В прошлом году, весной, Кузьменков приехал к своему дружку - попить молока, поесть досыта, поправить здоровье, но поправляться ему было поздно, он помастерил по швейным машинам и по сепараторам для баб, по косилкам и сноповязалкам для мужиков и вскоре помер. Сам помер, а мысли свои и множество разных книжечек оставил Дерябину.

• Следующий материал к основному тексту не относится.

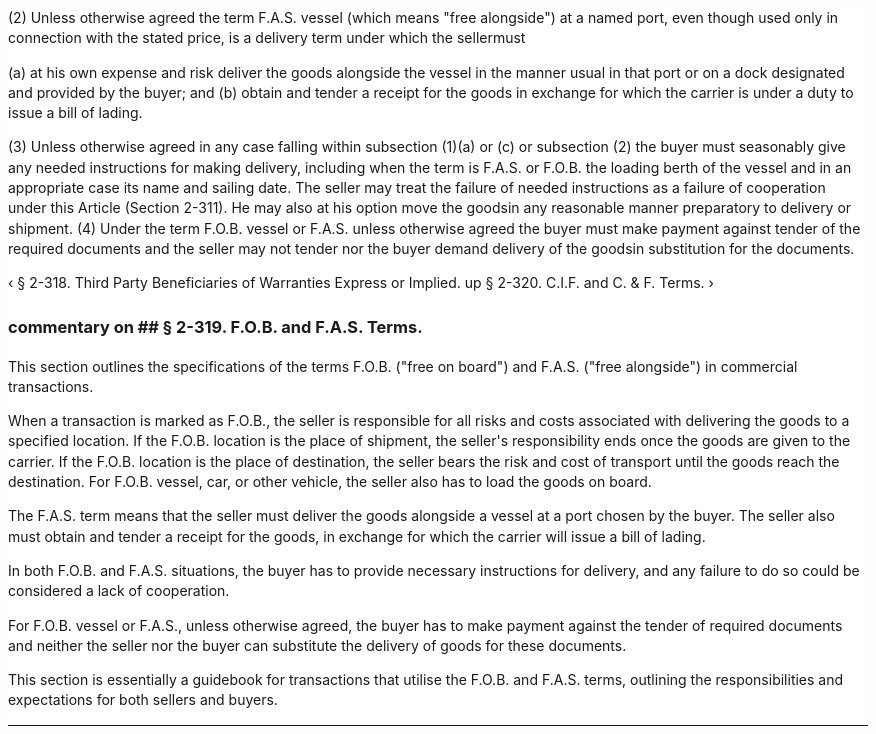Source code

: (2) Unless otherwise agreed the term F.A.S. vessel (which means "free alongside") at a named port, even though used only in connection with the stated price, is a delivery term under which the sellermust

(a) at his own expense and risk deliver the goods alongside the vessel in the manner usual in that port or on a dock designated and provided by the buyer; and
(b) obtain and tender a receipt for the goods in exchange for which the carrier is under a duty to issue a bill of lading.

(3) Unless otherwise agreed in any case falling within subsection (1)(a) or (c) or subsection (2) the buyer must seasonably give any needed instructions for making delivery, including when the term is F.A.S. or F.O.B. the loading berth of the vessel and in an appropriate case its name and sailing date. The seller may treat the failure of needed instructions as a failure of cooperation under this Article (Section 2-311). He may also at his option move the goodsin any reasonable manner preparatory to delivery or shipment.
(4) Under the term F.O.B. vessel or F.A.S. unless otherwise agreed the buyer must make payment against tender of the required documents and the seller may not tender nor the buyer demand delivery of the goodsin substitution for the documents.




‹ § 2-318. Third Party Beneficiaries of Warranties Express or Implied.
up
§ 2-320. C.I.F. and C. &amp; F. Terms. ›







### commentary on ## § 2-319. F.O.B. and F.A.S. Terms.


This section outlines the specifications of the terms F.O.B. ("free on board") and F.A.S. ("free alongside") in commercial transactions. 

When a transaction is marked as F.O.B., the seller is responsible for all risks and costs associated with delivering the goods to a specified location. If the F.O.B. location is the place of shipment, the seller's responsibility ends once the goods are given to the carrier. If the F.O.B. location is the place of destination, the seller bears the risk and cost of transport until the goods reach the destination. For F.O.B. vessel, car, or other vehicle, the seller also has to load the goods on board. 

The F.A.S. term means that the seller must deliver the goods alongside a vessel at a port chosen by the buyer. The seller also must obtain and tender a receipt for the goods, in exchange for which the carrier will issue a bill of lading.

In both F.O.B. and F.A.S. situations, the buyer has to provide necessary instructions for delivery, and any failure to do so could be considered a lack of cooperation. 

For F.O.B. vessel or F.A.S., unless otherwise agreed, the buyer has to make payment against the tender of required documents and neither the seller nor the buyer can substitute the delivery of goods for these documents. 

This section is essentially a guidebook for transactions that utilise the F.O.B. and F.A.S. terms, outlining the responsibilities and expectations for both sellers and buyers.


---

Но в то время как, то ли от болезни, то ли от природы, Кузьменков был тихим, не очень-то разговорчивым и каждому встречному-поперечному, будто чего-то стесняясь, улыбался, Дерябин надо и даже когда не надо говорил быстро, громко, всегда был серьезным и мог проводить за книжками, а нынче вот за бумагами Комиссии двое суток подряд. Такой был человек - не от одного только Кузьменкова умел взять, а от кого-то еще и еще. У него был талант: на лету хватать мысли и вести и вести их дальше, к какому-то пределу. И теперь, откинувшись на спинку стула, и движениями, похожими на те артикулы, которыми унтера мучают солдат на учебных плацах, поразмяв руки, он тоже строго спросил:
– Ну а ты, Половинкин? И ты, Игнатий? Вы-то - как?
– Чо тако?
– отозвался Половинкин.
Игнашка же подскочил на стуле:
– Я? А я ничаво себе! Я просто так!
– Чего - ничего? Я спрашиваю: вы-то что и как думаете об моем разговоре со Смирновским?
Игнашка снова подскочил
– А кого тут думать-то? Он, Смирновский-то, - как? Он из грязи в князи, и даже - не в сильные князи-то, а ужо гордости в ем, гордости - он и сам не знает, сколь ее и для чево!
– А из какой же это он грязи выскочил? Объясни, Игнатий?!